On the other hand, graduates of the school, who are no longer affected by the influences of active personal competition in sport, can better understand the methods and feelings of the students and the requirements of school athletics. They are closer to the boys than the professor can possibly be, and they naturally inspire more confidence in the younger men, because the latter feel that these graduates have a livelier personal interest in sport itself than an older man can have, who has probably never participated in any of these games. Furthermore, a number of these graduates, who might be called upon as advisers, are probably in college or have been through college, and have there acquired much valuable experience in the conduct and management of athletics of all kinds.

One of the chief elements to do away with in the management of sports, especially where reforms are being undertaken, is friction; and there is bound to be more or less friction between head master and pupils, because their chief relations are so entirely different from the new ones that are being inaugurated through athletics.

Among other suggestions proposed at the time these rules were adopted at the Milwaukee schools was one that certain changes be made in the football-playing rules. Fortunately, however, there was enough good sense in the committee to overcome this proposition, and it was decided that the intercollegiate football rules were plenty good enough for Milwaukee.

A new departure in interscholastic sport is to be made by the East Side High-School of Milwaukee this spring. It intends to put a crew on the water. A number of men are already in training, and a racing-shell has been secured. If an eight is eventually turned out, it will be the first crew that ever represented a high-school in the West, and, so far as I know, the first that ever represented any high-school in this country.

No particular progress has been made so far in the arrangements for the Knickerbocker in-door games. It is probable that there will be a relay-race for "juniors," which is an absurd and unnecessary event, as most of these "junior" events are. If a boy is too young to compete in the regular events at an athletic meeting, he is too young to go into active competition at all, and it will do him more harm than good to train at that age. I hope to see the day when these "junior" events will be entirely done away with, and when boys under sixteen years of age will be discouraged from competition with older lads. These youngsters have plenty of time ahead of them, and their constitutions will be much the better for it if they postpone athletic work until their muscles are better able to stand the exertion.
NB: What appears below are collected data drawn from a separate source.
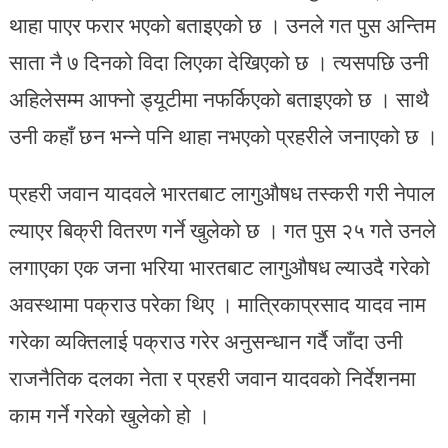
थाहा पाएर फरार भएको बताइएको छ । उनले गत पुस अन्तिम
साता नै ७ दिनको विदा लिएका देखिएको छ । त्यसपछि उनी
अहिलेसम्म आफ्नो ड्यूटीमा नफर्किएको बताइएको छ । साथै
उनी कहाँ छन भन्ने पनि थाहा नभएको प्रहरीले जनाएको छ ।
प्रहरी जवान यादवले भारतबाट लागुऔषध तस्करी गरी नेपाल
ल्याएर बिक्री वितरण गर्ने खुलेको छ । गत पुस २५ गते उनले
लगाएका एक जना भरिया भारतबाट लागुऔषध ल्याउदै गरेको
अवस्थामा पक्राउ परेका थिए । मात्रिकाप्रसाद यादव नाम
गरेका व्यक्तिलाई पक्राउ गरेर अनुसन्धान गर्दै जाँदा उनी
राजनैतिक दलका नेता र प्रहरी जवान यादवको निर्देशनमा
काम गर्ने गरेको खुलेको हो ।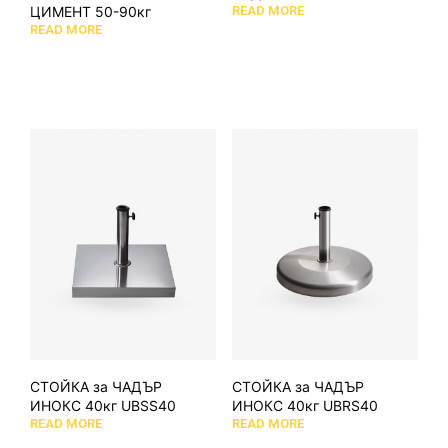
ЦИМЕНТ 50-90кг
READ MORE
READ MORE
СТОЙКА за ЧАДЪР
СТОЙКА за ЧАДЪР
ИНОКС 40кг UBSS40
ИНОКС 40кг UBRS40
READ MORE
READ MORE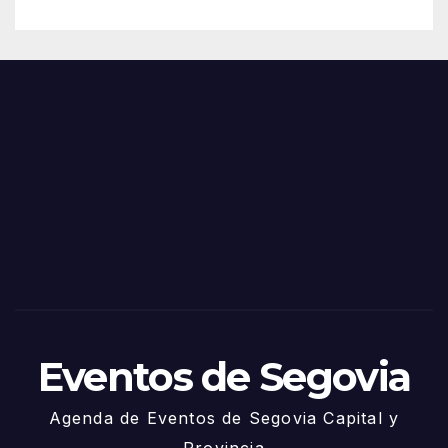
– 28
n
de
Feria
Juni
s y
o
Fiest
as
de
Sego
via
2025
– 27
de
Juni
o
Eventos de Segovia
Agenda de Eventos de Segovia Capital y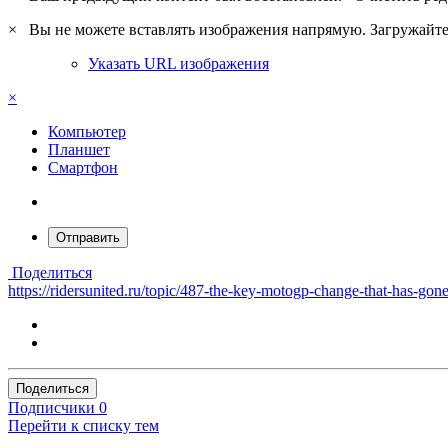
×
Вы не можете вставлять изображения напрямую. Загружайте 
Указать URL изображения
×
Компьютер
Планшет
Смартфон
Отправить
Поделиться
https://ridersunited.ru/topic/487-the-key-motogp-change-that-has-gon
Поделиться
Подписчики
0
Перейти к списку тем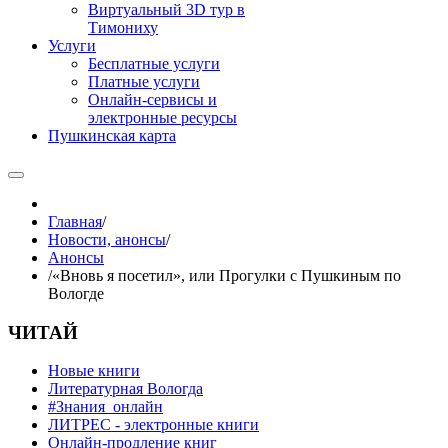
Виртуальный 3D тур в
Тимониху
Услуги
Бесплатные услуги
Платные услуги
Онлайн-сервисы и
электронные ресурсы
Пушкинская карта
Главная
/
Новости, анонсы
/
Анонсы
/
«Вновь я посетил», или Прогулки с Пушкиным по
Вологде
ЧИТАЙ
Новые книги
Литературная Вологда
#Знания_онлайн
ЛИТРЕС - электронные книги
Онлайн-продление книг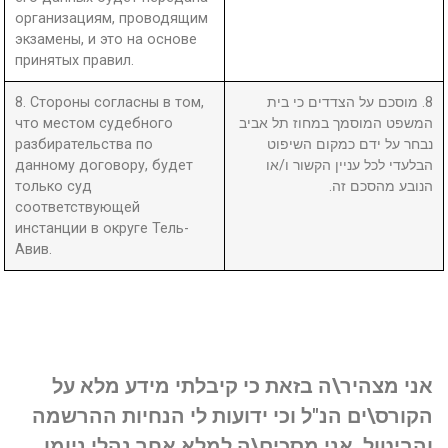
организациям, проводящим
экзамены, и это на основе
принятых правил.
8. Стороны согласны в том,
8. מוסכם על הצדדים כי בית
что местом судебного
המשפט המוסמך במחוז תל אביב
разбирательства по
נבחר על ידם כמקום השיפוט
данному договору, будет
הבלעדי לכל עניין הקשור ו/או
только суд
הנובע מהסכם זה.
соответствующей
инстанции в округе Тель-
Авив.
אני מצהיר\ה בזאת כי קיבלתי מידע מלא על
הקורס\ים הנ"ל וכי ידועות לי הנחיות ההרשמה
והביטול. אני מסכים\ה למלא אחר נהלי ניומן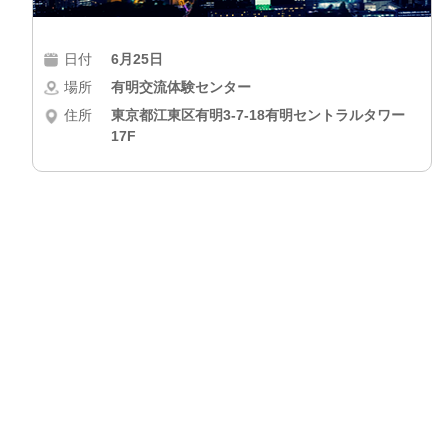
日付
6月25日
場所
有明交流体験センター
住所
東京都江東区有明3-7-18有明セントラルタワー
17F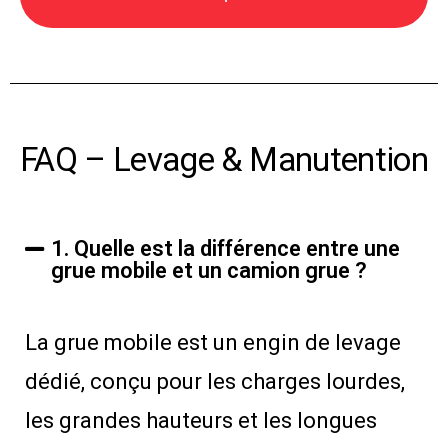
FAQ – Levage & Manutention
1. Quelle est la différence entre une
grue mobile et un camion grue ?
La grue mobile est un engin de levage
dédié, conçu pour les charges lourdes,
les grandes hauteurs et les longues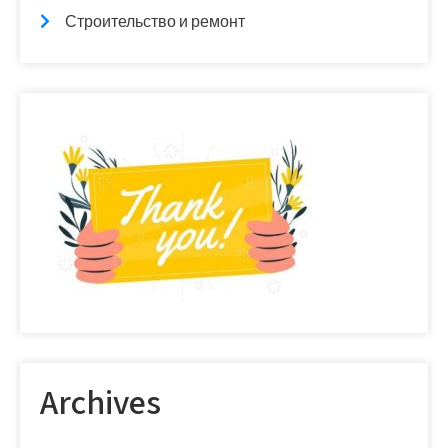
Строительство и ремонт
Archives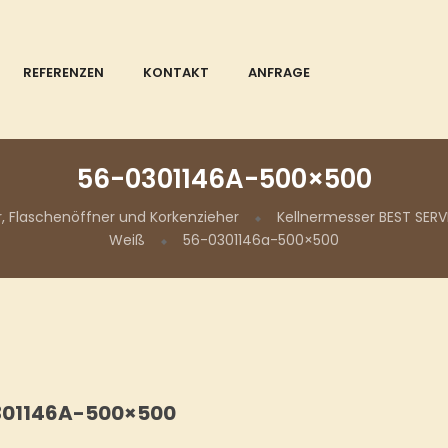
REFERENZEN
KONTAKT
ANFRAGE
56-0301146A-500×500
, Flaschenöffner und Korkenzieher
Kellnermesser BEST SERV
Weiß
56-0301146a-500×500
301146A-500×500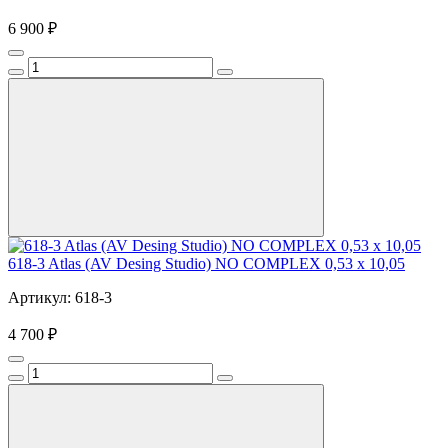
6 900 ₽
618-3 Atlas (AV Desing Studio) NO COMPLEX 0,53 x 10,05
Артикул: 618-3
4 700 ₽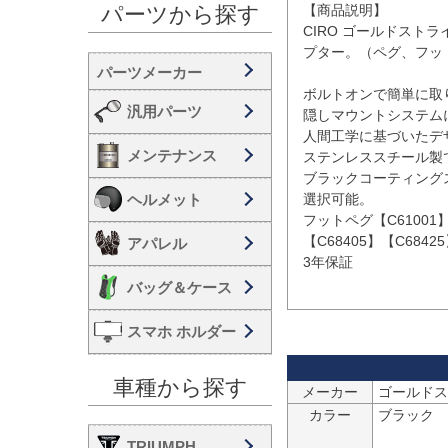
【商品説明】

パーツから探す
CIRO ゴールドスト
プター。（ペグ、フッ
ボルトオンで簡単に取り
汎用パーツ
隠しマウントシステム
人間工学に基づいたデザ
メンテナンス
ステンレススチール製
ブラックコーティング
ヘルメット
選択可能。

フットペグ【C61001
【C68405】【C684
アパレル
3年保証 

バッグ＆ケース
スマホ ホルダー
車種から探す
メーカー
ゴールドスト
カラー
ブラック

TRIUMPH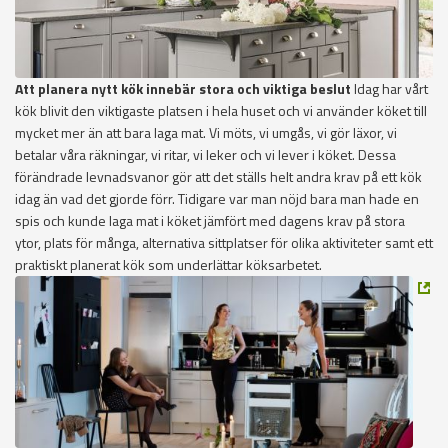
Att planera nytt kök innebär stora och viktiga beslut
Idag har vårt
kök blivit den viktigaste platsen i hela huset och vi använder köket till
mycket mer än att bara laga mat. Vi möts, vi umgås, vi gör läxor, vi
betalar våra räkningar, vi ritar, vi leker och vi lever i köket. Dessa
förändrade levnadsvanor gör att det ställs helt andra krav på ett kök
idag än vad det gjorde förr. Tidigare var man nöjd bara man hade en
spis och kunde laga mat i köket jämfört med dagens krav på stora
ytor, plats för många, alternativa sittplatser för olika aktiviteter samt ett
praktiskt planerat kök som underlättar köksarbetet.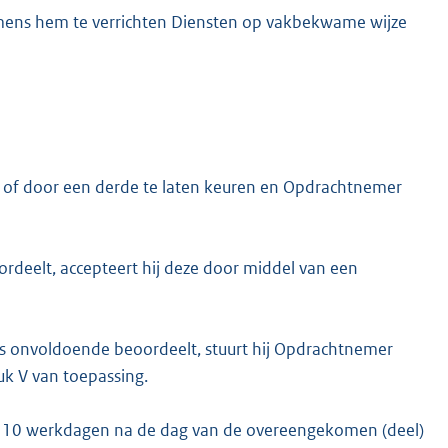
amens hem te verrichten Diensten op vakbekwame wijze
n of door een derde te laten keuren en Opdrachtnemer
rdeelt, accepteert hij deze door middel van een
ls onvoldoende beoordeelt, stuurt hij Opdrachtnemer
uk V van toepassing.
an 10 werkdagen na de dag van de overeengekomen (deel)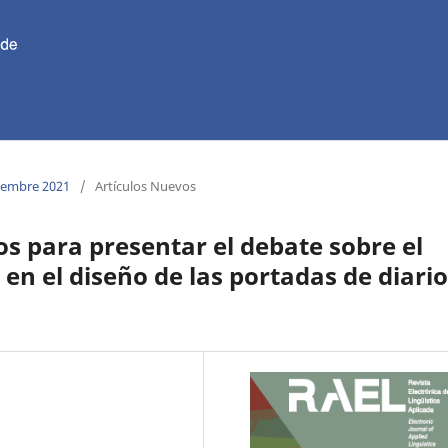
ciembre 2021
/
Artículos Nuevos
os para presentar el debate sobre el
 en el diseño de las portadas de diari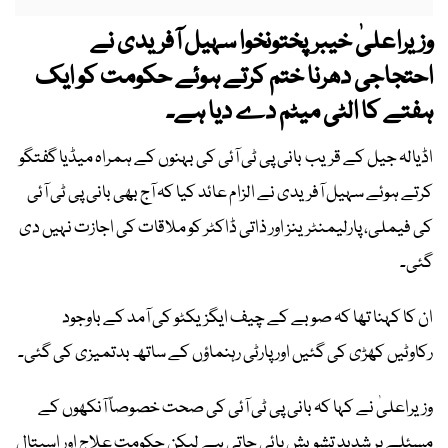
وزیراعلیٰ خیبرپختونخوا سہیل آفریدی نے
احتجاجی دھرنا ختم کرتے ہوئے حکومت کو ایک
ہفتے کا الٹی میٹم دے دیا ہے۔
اڈیالہ جیل کے قریب بانی پی ٹی آئی کی بہنوں کے ہمراہ میڈیا گفتگو
کرتے ہوئے سہیل آفریدی نے الزام عائد کیا کہ آج بھی بانی پی ٹی آئی
کی فیملی، پارلیمنٹرینز اور ذاتی ڈاکٹر کو ملاقات کی اجازت نہیں دی
گئی۔
ان کا کہنا تھا کہ صوبے کے چیف ایگزیکٹو کی آمد کے باوجود
رکاوٹیں کھڑی کی گئیں اور پارٹی رہنماؤں کے ساتھ بدتمیزی کی گئی۔
وزیراعلیٰ نے کہا کہ بانی پی ٹی آئی کی صحت خصوصاً آنکھوں کے
مسئلے پر شدید تشویش پائی جاتی ہے لیکن حکومت علاج اور اسپتال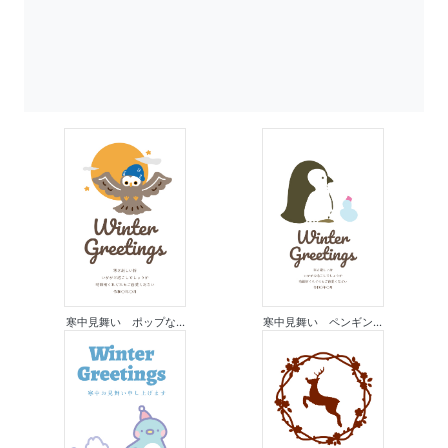
寒中見舞い ポップな...
寒中見舞い ペンギン...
A very good change that is to be inaugurated at these games is the adoption of the regulation high hurdles—3 ft. 6 in.—instead of the dwarfed obstacles that the New York I.S.A.A. has hitherto favored.

It is reported that the Harvard School will apply for readmission to the New York Interscholastic League this spring. It is to be hoped that there will be no opposition to this request, for it would be unjust to keep a body of young men from participation in interscholastic sport because of the mistakes of some misguided youths who attended the school before they did, and for whose actions they should never, of course, be held responsible.

Just as we are about to go to press I am informed that the Connecticut Interscholastic Association has decided not to divide up the $400 surplus remaining in the treasury after the football season. The officers of that Association are to be congratulated upon this action. They will no doubt eventually realize that they have done much for the good of amateur sport in Connecticut by keeping the money question as far away as possible from athletic competition.